Note: "permalinks" may not be as permanent as we would like,
direct links of old sources may well be a few messages off.
Hi,
we have the impression this unveils a bug in DRBD.
It might be triggered if:
A resource with multiple volumes
AND
ko-count >=1
AND
a write request triggers the timeout (ko-count * timeout)
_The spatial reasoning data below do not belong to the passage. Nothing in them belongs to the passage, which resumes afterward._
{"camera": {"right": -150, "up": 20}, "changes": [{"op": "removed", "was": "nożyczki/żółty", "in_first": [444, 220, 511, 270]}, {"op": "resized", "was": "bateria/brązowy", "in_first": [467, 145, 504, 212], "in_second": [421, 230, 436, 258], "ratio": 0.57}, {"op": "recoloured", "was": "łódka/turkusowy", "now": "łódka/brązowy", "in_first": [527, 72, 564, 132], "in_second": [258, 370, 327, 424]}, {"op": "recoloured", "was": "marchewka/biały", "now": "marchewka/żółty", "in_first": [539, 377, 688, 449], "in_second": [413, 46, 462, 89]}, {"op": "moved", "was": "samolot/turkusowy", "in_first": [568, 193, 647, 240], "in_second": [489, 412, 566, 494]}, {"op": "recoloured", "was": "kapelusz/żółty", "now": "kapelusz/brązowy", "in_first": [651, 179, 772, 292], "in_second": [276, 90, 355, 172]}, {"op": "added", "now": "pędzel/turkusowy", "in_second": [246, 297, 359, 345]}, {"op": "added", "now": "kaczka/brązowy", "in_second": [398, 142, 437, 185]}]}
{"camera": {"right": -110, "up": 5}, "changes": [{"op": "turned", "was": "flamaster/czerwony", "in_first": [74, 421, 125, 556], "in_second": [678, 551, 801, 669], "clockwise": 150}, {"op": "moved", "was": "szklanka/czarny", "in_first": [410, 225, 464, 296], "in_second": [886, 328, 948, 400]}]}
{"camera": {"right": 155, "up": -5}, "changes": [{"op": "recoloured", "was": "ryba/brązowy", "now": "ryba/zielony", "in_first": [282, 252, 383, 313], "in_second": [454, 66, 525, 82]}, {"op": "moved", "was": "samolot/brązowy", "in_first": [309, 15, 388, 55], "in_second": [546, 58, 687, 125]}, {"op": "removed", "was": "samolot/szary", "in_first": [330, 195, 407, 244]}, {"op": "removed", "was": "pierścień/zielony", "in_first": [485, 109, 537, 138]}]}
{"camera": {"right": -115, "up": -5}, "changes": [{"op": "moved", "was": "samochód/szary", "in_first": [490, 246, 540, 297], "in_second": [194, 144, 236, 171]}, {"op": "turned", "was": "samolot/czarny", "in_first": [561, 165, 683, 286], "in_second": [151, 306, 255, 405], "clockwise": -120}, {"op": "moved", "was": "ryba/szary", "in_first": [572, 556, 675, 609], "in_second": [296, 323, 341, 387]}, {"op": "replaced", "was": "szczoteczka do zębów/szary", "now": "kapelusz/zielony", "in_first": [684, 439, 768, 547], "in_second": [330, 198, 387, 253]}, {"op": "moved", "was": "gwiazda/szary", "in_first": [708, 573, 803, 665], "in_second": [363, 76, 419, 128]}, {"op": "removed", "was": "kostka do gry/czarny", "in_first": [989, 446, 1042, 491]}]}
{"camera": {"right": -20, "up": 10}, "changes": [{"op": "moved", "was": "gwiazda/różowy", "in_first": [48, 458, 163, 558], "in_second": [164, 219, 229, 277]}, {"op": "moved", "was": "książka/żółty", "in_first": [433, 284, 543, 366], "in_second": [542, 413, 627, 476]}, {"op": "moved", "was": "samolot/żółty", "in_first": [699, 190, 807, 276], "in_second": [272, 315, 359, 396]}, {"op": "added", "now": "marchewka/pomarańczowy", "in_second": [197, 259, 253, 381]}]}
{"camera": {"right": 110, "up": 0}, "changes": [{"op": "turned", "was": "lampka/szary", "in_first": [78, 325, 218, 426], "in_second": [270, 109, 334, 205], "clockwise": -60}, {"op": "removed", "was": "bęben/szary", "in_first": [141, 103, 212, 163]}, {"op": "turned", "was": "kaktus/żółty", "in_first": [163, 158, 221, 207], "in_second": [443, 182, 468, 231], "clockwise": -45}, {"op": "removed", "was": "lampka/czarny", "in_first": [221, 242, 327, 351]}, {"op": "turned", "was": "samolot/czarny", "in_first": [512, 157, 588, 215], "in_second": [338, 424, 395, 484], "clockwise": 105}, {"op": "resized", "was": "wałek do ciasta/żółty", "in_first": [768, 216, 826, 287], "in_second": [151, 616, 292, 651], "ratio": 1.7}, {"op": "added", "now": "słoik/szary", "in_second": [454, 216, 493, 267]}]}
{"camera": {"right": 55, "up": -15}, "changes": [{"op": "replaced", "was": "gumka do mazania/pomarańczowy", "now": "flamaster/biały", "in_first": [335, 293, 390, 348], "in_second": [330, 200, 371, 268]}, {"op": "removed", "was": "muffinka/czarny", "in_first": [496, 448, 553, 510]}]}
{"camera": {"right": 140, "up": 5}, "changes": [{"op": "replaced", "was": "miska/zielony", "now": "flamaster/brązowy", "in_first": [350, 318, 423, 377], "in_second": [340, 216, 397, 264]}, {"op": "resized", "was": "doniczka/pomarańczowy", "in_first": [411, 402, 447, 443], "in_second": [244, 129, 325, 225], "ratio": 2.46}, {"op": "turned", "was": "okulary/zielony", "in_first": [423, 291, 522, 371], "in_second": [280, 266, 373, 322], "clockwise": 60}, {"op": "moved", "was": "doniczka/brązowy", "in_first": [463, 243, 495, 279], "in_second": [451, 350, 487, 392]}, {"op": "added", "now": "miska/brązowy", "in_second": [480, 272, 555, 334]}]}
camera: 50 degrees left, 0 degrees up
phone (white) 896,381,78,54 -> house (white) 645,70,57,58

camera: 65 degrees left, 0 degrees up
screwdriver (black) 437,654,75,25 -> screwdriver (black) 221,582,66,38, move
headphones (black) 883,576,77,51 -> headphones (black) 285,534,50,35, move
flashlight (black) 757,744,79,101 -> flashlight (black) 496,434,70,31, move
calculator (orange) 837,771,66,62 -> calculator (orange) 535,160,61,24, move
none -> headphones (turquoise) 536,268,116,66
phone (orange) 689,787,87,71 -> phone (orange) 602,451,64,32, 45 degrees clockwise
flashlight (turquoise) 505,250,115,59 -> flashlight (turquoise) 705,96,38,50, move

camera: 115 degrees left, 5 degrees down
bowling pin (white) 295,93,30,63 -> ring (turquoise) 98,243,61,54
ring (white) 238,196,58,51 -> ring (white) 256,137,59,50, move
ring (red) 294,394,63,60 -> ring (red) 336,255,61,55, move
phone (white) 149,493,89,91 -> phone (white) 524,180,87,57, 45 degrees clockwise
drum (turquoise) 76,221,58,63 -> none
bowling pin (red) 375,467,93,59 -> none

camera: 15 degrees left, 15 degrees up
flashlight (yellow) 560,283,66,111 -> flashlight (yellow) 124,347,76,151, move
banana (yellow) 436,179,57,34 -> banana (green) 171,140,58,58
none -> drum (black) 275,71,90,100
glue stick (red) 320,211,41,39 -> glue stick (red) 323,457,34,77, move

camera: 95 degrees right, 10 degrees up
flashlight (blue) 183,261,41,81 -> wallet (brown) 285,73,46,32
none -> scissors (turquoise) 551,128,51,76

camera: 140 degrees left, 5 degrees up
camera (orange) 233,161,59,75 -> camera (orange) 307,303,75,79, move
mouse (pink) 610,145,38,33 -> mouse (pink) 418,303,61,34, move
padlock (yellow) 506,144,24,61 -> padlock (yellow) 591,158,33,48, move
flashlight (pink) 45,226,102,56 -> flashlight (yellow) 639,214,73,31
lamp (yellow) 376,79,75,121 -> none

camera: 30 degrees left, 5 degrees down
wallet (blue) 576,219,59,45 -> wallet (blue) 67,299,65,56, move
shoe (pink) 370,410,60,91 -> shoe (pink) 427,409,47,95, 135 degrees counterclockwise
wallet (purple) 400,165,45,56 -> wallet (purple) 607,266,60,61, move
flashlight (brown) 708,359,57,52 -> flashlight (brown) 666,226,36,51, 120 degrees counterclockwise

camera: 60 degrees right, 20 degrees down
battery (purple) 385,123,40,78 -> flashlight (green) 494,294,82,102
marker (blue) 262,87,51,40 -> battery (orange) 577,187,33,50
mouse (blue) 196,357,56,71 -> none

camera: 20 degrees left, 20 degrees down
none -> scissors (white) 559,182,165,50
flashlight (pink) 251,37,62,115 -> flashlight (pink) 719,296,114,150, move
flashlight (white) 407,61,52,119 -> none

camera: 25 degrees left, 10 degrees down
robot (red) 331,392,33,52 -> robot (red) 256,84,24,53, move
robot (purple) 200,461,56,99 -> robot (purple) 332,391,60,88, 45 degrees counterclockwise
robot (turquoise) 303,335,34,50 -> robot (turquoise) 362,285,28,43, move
then a wrong state transition confuses DRBD's state
handling.
The fix:
diff --git a/drbd/drbd_req.c b/drbd/drbd_req.c
index 7cd9e14..b7df80e 100644
--- a/drbd/drbd_req.c
+++ b/drbd/drbd_req.c
@@ -1733,7 +1733,7 @@ void request_timer_fn(unsigned long data)
time_after(now, req_peer->pre_send_jif + ent) &&
!time_in_range(now, connection->last_reconnect_jif, connection->last_reconnect_jif + e
drbd_warn(device, "Remote failed to finish a request within ko-count * timeout\n");
- _drbd_set_state(_NS(device, conn, C_TIMEOUT), CS_VERBOSE | CS_HARD, NULL);
+ _conn_request_state(connection, NS(conn, C_TIMEOUT), CS_VERBOSE | CS_HARD);
}
if (dt && oldest_submit_jif != now &&
time_after(now, oldest_submit_jif + dt) &&
or here:
http://git.drbd.org/gitweb.cgi?p=drbd-8.4.git;a=commit;h=79a03fc61fd04e91dd2a4562f28c57d256a075e4
best regards,
Phil